Last month, we surveyed 816 respondents globally, representing 20 industry sectors. The results, indicating a rebound in confidence in the public markets, are also reflected in another just-released survey, covering New Zealand's private equity and venture capital sector. After a grim 2012, when total private activity (investments and divestments) was just $188 million, the latest NZ Private Equity and Venture Capital Monitor reveals total activity at $1.1 billion in 2013 - almost back at the 2011 level of $1.4 billion.
Total investment value in the private market was $456.2 million spread across 82 deals, compared with $111.4 million from 62 deals in 2012. Of those planning deals in the public markets, 74 per cent of respondents have at least two deals in the pipeline.
Powering this is, in part, better access to credit. More companies now plan to use debt to help fund acquisitions - 57 per cent of respondents, compared with 27 per cent a year ago. So, despite record cash balances, executives are seeking to maximise returns from debt financing, spurring the shift from cash to debt.
Respondents say their main objective is to gain share in existing markets (83 per cent compared with 57 per cent six months ago). Last October, 75 per cent said a share in new markets (products or geography) was the major factor behind their deal-making intentions. This is now only 17 per cent.
Overall, the latest survey shows a shift in the agenda, from the cost-cutting and capital preservation focus of a year ago to a strategy of raising and optimising capital. In April 2013, only 9 per cent of respondents s were primarily focused on capital raising; the figure is now 28 per cent. Only 14 per cent are focused mainly on preserving capital compared with 32 per cent a year ago.
Another big change is hiring intentions. In New Zealand and globally, the survey reveals a big drop in job creation expectations.
In New Zealand, only 36 per cent of respondents expected to create jobs or hire talent in the next 12 months, compared with 54 per cent six months ago and 68 per cent in April last year. Some 57 per cent of respondents said they would maintain their current workforce size (compared with 38 per cent last October). Only 7 per cent were planning to cut staff numbers, compared with 32 per cent in April 2013.

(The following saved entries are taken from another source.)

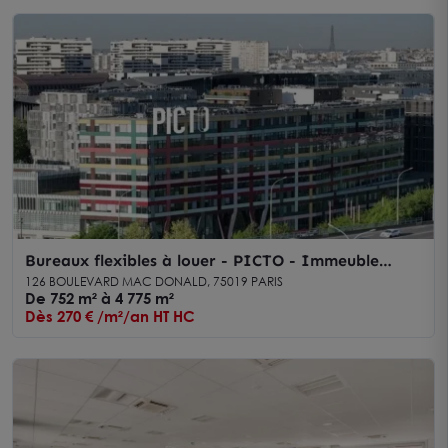
Bureaux flexibles à louer - PICTO - Immeuble
tertiaire certifié HQE avec services premium -
126 BOULEVARD MAC DONALD, 75019 PARIS
Paris 19
De 752 m² à 4 775 m²
Dès 270 € /m²/an HT HC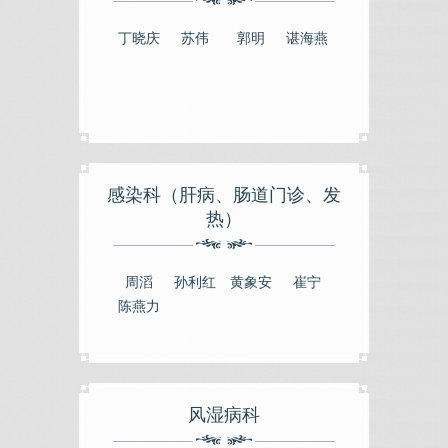
丁晓庆
苏伟
郭明
谌海燕
感染科（肝病、肠道门诊、发
热）
周滔
孙利红
黄象安
崔宁
陈燕力
风湿病科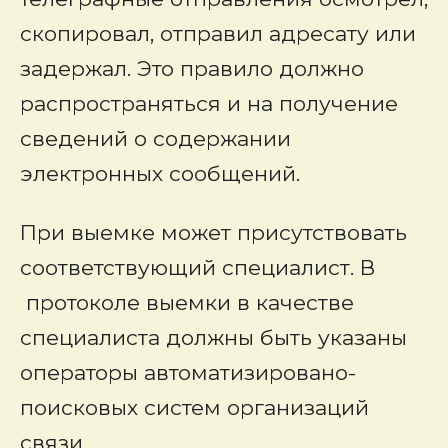
скопировал, отправил адресату или
задержал. Это правило должно
распространяться и на получение
сведений о содержании
электронных сообщений.
При выемке может присутствовать
соответствующий специалист. В
протоколе выемки в качестве
специалиста должны быть указаны
операторы автоматизировано-
поисковых систем организаций
связи.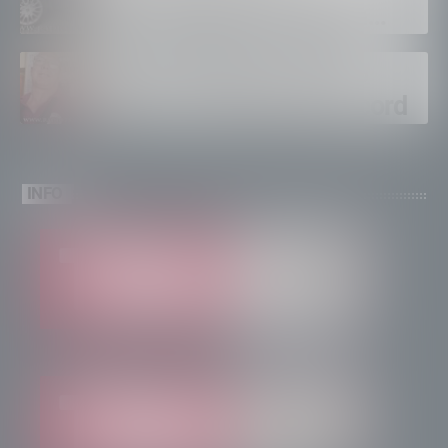
euro, foglio di via per un
ventinovenne
Calici Valtellina, Sondrio
brinda a un’estate da record
INFO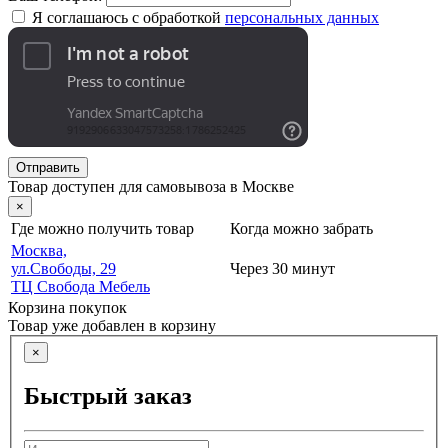
Я соглашаюсь с обработкой
персональных данных
Отправить
Товар доступен для самовывоза в Москве
×
Где можно получить товар
Когда можно забрать
Москва,
ул.Свободы, 29
Через 30 минут
ТЦ Свобода Мебель
Корзина покупок
Товар уже добавлен в корзину
×
Быстрый заказ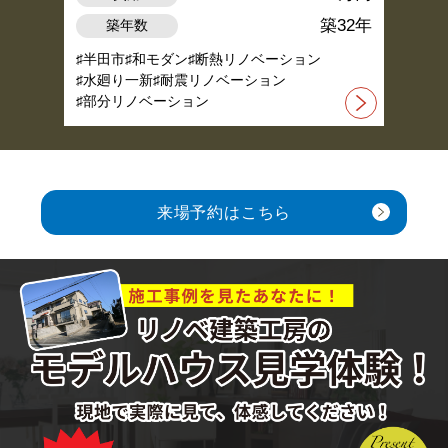
築32年
築年数
半田市
和モダン
断熱リノベーション
水廻り一新
耐震リノベーション
部分リノベーション
来場予約はこちら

These figures are consistent with EY's global results. As in other countries, New Zealand's hiring intentions are likely to be affected by the global trends such as "future of work" issues (eg, the skills gap and competition for talent) and digital transformation (eg, big data, the cloud, mobile).
"Global rebalancing" and future of work issues were cited by Kiwi respondents as the trends most likely to impact on their business and acquisition strategy in the next 12 months.